Exercise aim
Provide the number of lines below containing the word "left", without any other words.

Given data
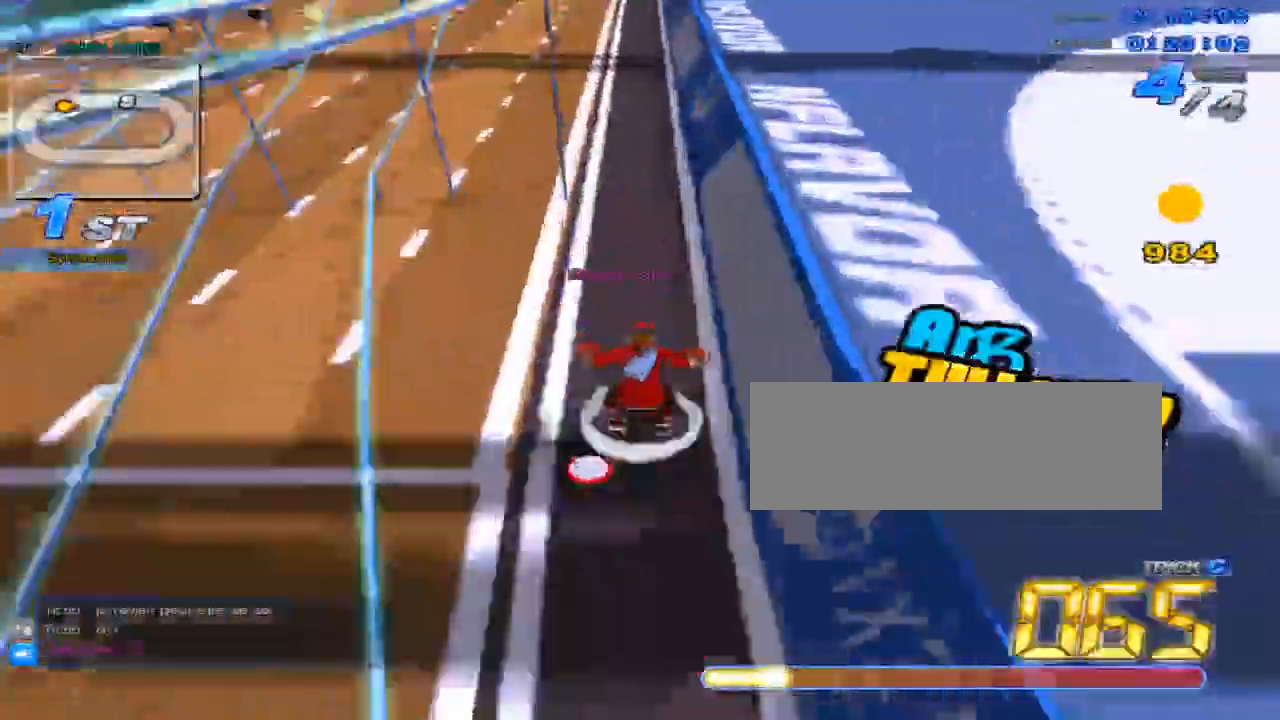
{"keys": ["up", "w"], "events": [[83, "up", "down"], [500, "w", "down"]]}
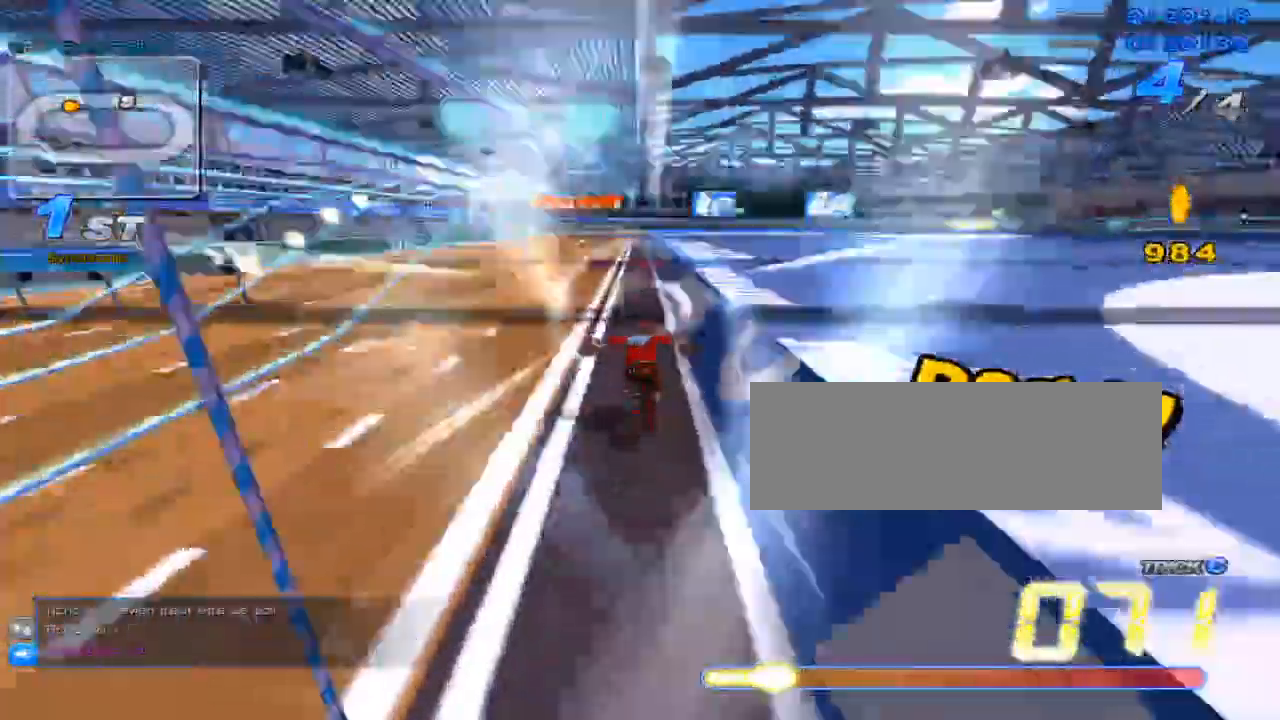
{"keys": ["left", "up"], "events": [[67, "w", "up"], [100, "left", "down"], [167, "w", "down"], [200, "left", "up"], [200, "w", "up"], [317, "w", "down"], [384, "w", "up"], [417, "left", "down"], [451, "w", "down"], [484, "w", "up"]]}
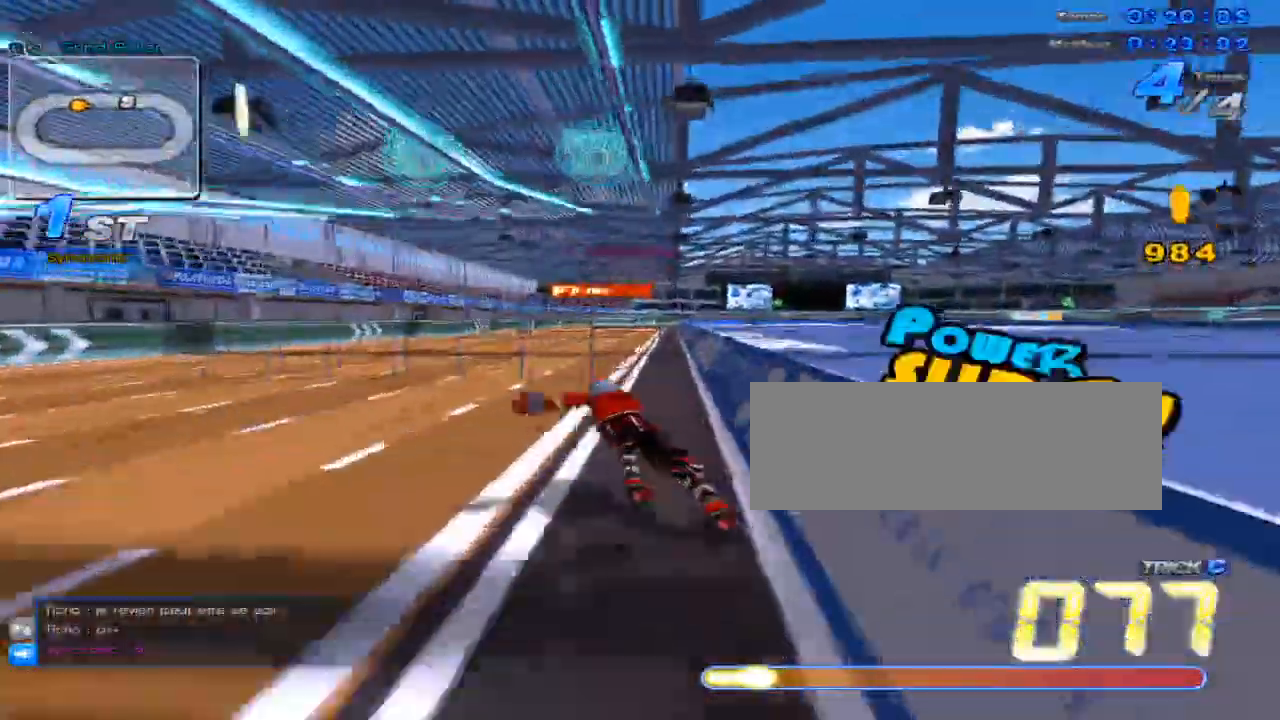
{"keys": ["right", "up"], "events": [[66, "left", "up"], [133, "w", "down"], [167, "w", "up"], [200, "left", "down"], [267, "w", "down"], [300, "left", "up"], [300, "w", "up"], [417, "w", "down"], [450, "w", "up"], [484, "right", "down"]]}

Problem solution
2